The two scenes where the old friends reconnect in separate pairs have that airless inside-a-bubble feeling that all pandemic-shot movies have, and knowing of these outside circumstances one always wants to forgive, as that’s just the reality of these things right now. We get it. Yet Blomkamp stages and shoots everything out of the gate so blandly, so flat, that half-an-hour into this movie you’re feeling tested—a willful struggle of the ol’ eyelid-droop. The banal performances and writing doesn’t help, while the uninteresting camera-work, shot-reverse-shot over the shoulder nattering on, also manages to bear an Aughts-era digital cheap look to boot. I suppose Blomkamp wanted to first present an unadorned “real reality” to contrast with the otherworldly flights of semi-fancy to come, but the sluggish drone of it just becomes too much to ask up-front, and even then somehow the pulse barely quickens once the giant bird-headed monsters and priest-soldiers start popping up shoot-em-up-style. It’s all so wildly inert.

But back to the beginning (appropriate since this movie feels like one endless beginning)—Carly’s friend Martin tells her that he’s just seen her disappeared mother, the one who’s simultaneously popping up in Carly’s dreams—he says he signed up for one of those medical trials people do for spare cash and while there he saw her, comatose, being exploited in some weird experiment by a nefarious conglomerate called Therapol. (And that’s a great evil conglomerate name, I’ll give Demonic that.) So Carly jumps in her car, beats it on over to Therapol HQ, and before you can say Lawnmower Man five times fast she’s been hooked up by their scientists to a computer that will allow her to wander through her mother’s subconscious like a video-game avatar, all in order to communicate directly with Coma Mom.

If Demonic is remembered at all—and like Lawnmower Man it probably shouldn’t be—Demonic will be remembered for these passages, where Blomkamp exploits newfangled Volumetric Capture technology, which tosses his lead actress into the center of a circular firing squad of cameras, translating her movement directly into a virtual space. The tech is glitchy and strange, sometimes allowing us to see Carly’s face through the back of her head, the world around her being built up only as she moves through it… it all does have a strange beauty and it does capture that sense of displacement I spoke of earlier; that feeling of being part of the world while simultaneously not. The spaces she wanders are ghostly, barren fields and buildings; and if Blomkamp ever did something with any of this we might actually have a movie.

Unfortunately, he drops the ball. For a movie about floating within total dissociative state Blomkamp has his characters just talk and talk the dreams and the nightmares right out of everything.
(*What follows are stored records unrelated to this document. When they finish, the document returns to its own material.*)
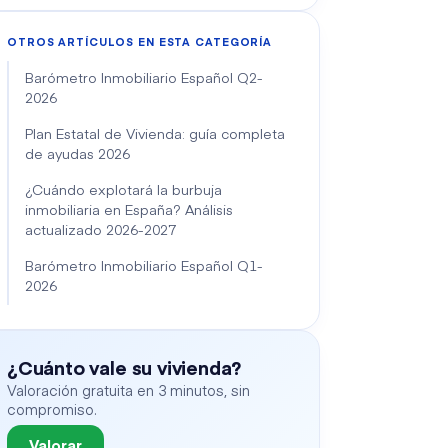
OTROS ARTÍCULOS EN ESTA CATEGORÍA
Barómetro Inmobiliario Español Q2-
2026
Plan Estatal de Vivienda: guía completa
de ayudas 2026
¿Cuándo explotará la burbuja
inmobiliaria en España? Análisis
actualizado 2026-2027
Barómetro Inmobiliario Español Q1-
2026
¿Cuánto vale su vivienda?
Valoración gratuita en 3 minutos, sin
compromiso.
Valorar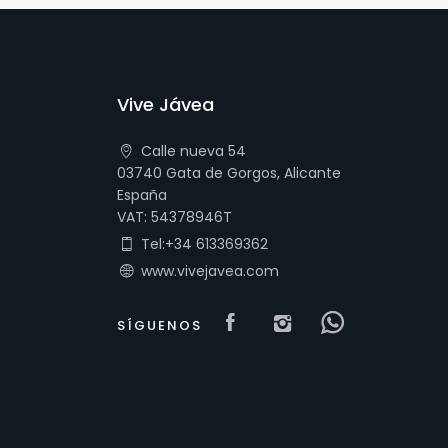
Vive Jávea
Calle nueva 54
03740 Gata de Gorgos, Alicante
España
VAT: 54378946T
Tel:+34 613369362
www.vivejavea.com
Visit our Facebook
Visit our isn
Visit our
SÍGUENOS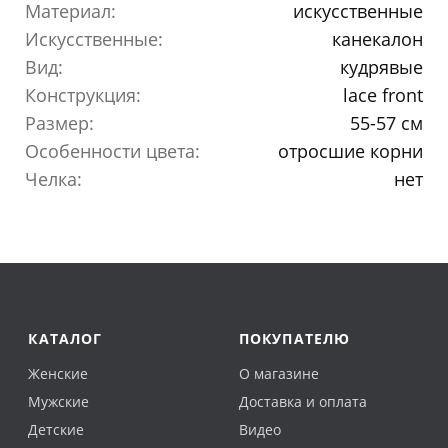
Материал:
искусственные
Искусственные:
канекалон
Вид:
кудрявые
Конструкция:
lace front
Размер:
55-57 см
Особенности цвета:
отросшие корни
Челка:
нет
КАТАЛОГ
ПОКУПАТЕЛЮ
Женские
О магазине
Мужские
Доставка и оплата
Детские
Видео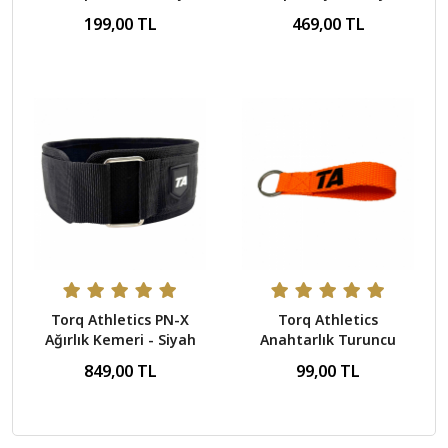
Bandı - Orta Pembe
199,00 TL
469,00 TL
Torq Athletics PN-X
Torq Athletics
Ağırlık Kemeri - Siyah
Anahtarlık Turuncu
S/M
849,00 TL
99,00 TL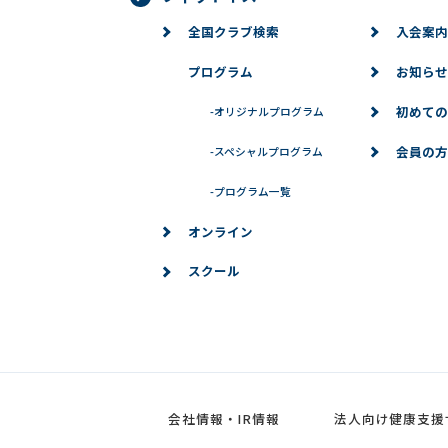
全国クラブ検索
入会案内
プログラム
お知らせ
初めての
-
オリジナルプログラム
会員の方
-
スペシャルプログラム
-
プログラム一覧
オンライン
スクール
会社情報・IR情報
法人向け健康支援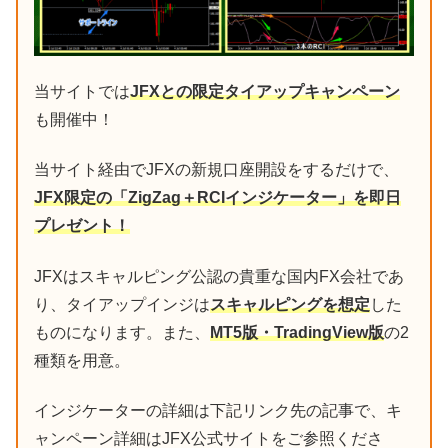
当サイトでは
JFXとの限定タイアップキャンペーン
も開催中！
当サイト経由でJFXの新規口座開設をするだけで、
JFX限定の「ZigZag＋RCIインジケーター」を即日
プレゼント！
JFXはスキャルピング公認の貴重な国内FX会社であ
り、タイアップインジは
スキャルピングを想定
した
ものになります。また、
MT5版・TradingView版
の2
種類を用意。
インジケーターの詳細は下記リンク先の記事で、キ
ャンペーン詳細はJFX公式サイトをご参照くださ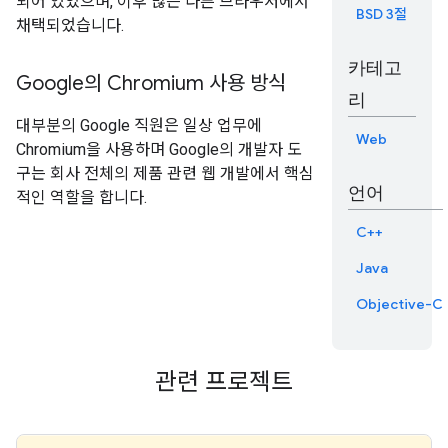
되어 있었으며, 이후 많은 다른 브라우저에서
BSD 3절
채택되었습니다.
카테고
Google의 Chromium 사용 방식
리
대부분의 Google 직원은 일상 업무에
Web
Chromium을 사용하며 Google의 개발자 도
구는 회사 전체의 제품 관련 웹 개발에서 핵심
언어
적인 역할을 합니다.
C++
Java
Objective-C
관련 프로젝트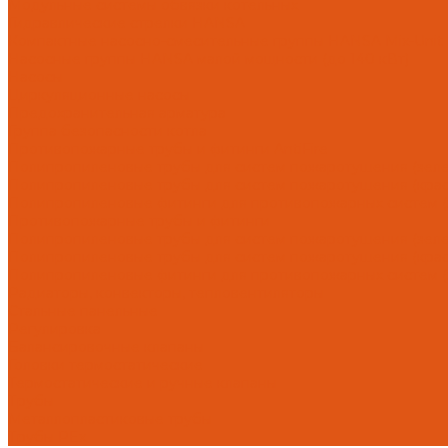
Модульные системы обвязки котельных
Гидравлические стрелки HANSA
Компактные насосно-смесительные группы HANSA Mix-Unit
Насосные группы HANSA малой мощности (до 140 кВт)
Насосы
Циркуляционные насосы
Предохранительная арматура
Группа безопасности котла
Противопожарные трубы и фитинги AntiFire
Полипропиленовые трубы для систем пожаротушения (зелен
Полипропиленовые трубы для систем пожаротушения (красн
Полипропиленовые фитинги для противопожарных систем (з
Противопожарные трубы и фитинги
Полипропиленовые трубы для систем пожаротушения (зел
Полипропиленовые трубы для систем пожаротушения (кра
Полипропиленовые фитинги для противопожарных систем 
Радиаторы, конвекторы, тепловентиляторы
Стальные панельные
Регулировка
Балансировочные клапаны
Головки термостатические
Термостатические и ручные клапаны
Трубы
Металлопластиковые трубы
Трубы PEx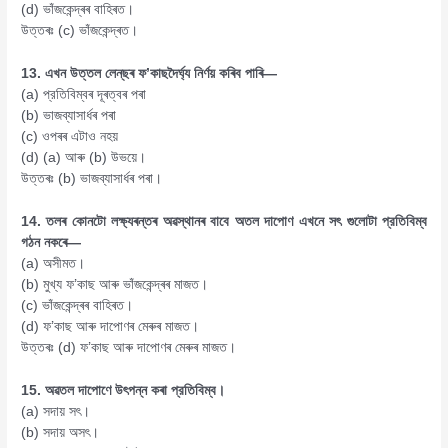
(d) ভাঁজকেন্দ্ৰৰ বাহিৰত।
উত্তৰঃ (c) ভাঁজকেন্দ্ৰত।
13. এখন উত্তল লেন্‌ছৰ ফ’কাছদৈর্ঘ্য নির্ণয় কৰিব পাৰি—
(a) প্রতিবিম্বৰ দূৰত্বৰ পৰা
(b) ভাজব্যাসাৰ্ধৰ পৰা
(c) ওপৰৰ এটাও নহয়
(d) (a) আৰু (b) উভয়ে।
উত্তৰঃ (b) ভাজব্যাসাৰ্ধৰ পৰা।
14. তলৰ কোনটো লক্ষ্যৰন্তৰ অৱস্থানৰ বাবে অতল দাপোণ এখনে সৎ গুলোটা প্রতিবিম্ব
গঠন নকৰে—
(a) অসীমত।
(b) মুখ্য ফ’কাছ আৰু ভাঁজকেন্দ্ৰৰ মাজত।
(c) ভাঁজকেন্দ্ৰৰ বাহিৰত।
(d) ফ’কাছ আৰু দাপোণৰ মেৰুৰ মাজত।
উত্তৰঃ (d) ফ’কাছ আৰু দাপোণৰ মেৰুৰ মাজত।
15. অৱতল দাপোণে উৎপন্ন কৰা প্রতিবিম্ব।
(a) সদায় সৎ।
(b) সদায় অসৎ।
Committing the cardinal sin of telling not showing, Demonic is almost a treatise on how to not build tension. But it’s the computer manual sort, written in code and blunt technical jargon, indecipherable as human or relatable on any front. Any sense of the loneliness and atmosphere that this story begs for is finally smothered to death under the weight of lifeless exposition dumps—somehow a league of Exorcist ass-kickers (oh right Coma Mom is like possessed by a bird demon or something) is reduced to rubble and afterthoughts in the clasp of this film’s talons, all possibility shredded to bits as it limps, one-legged, unto its stark conclusion.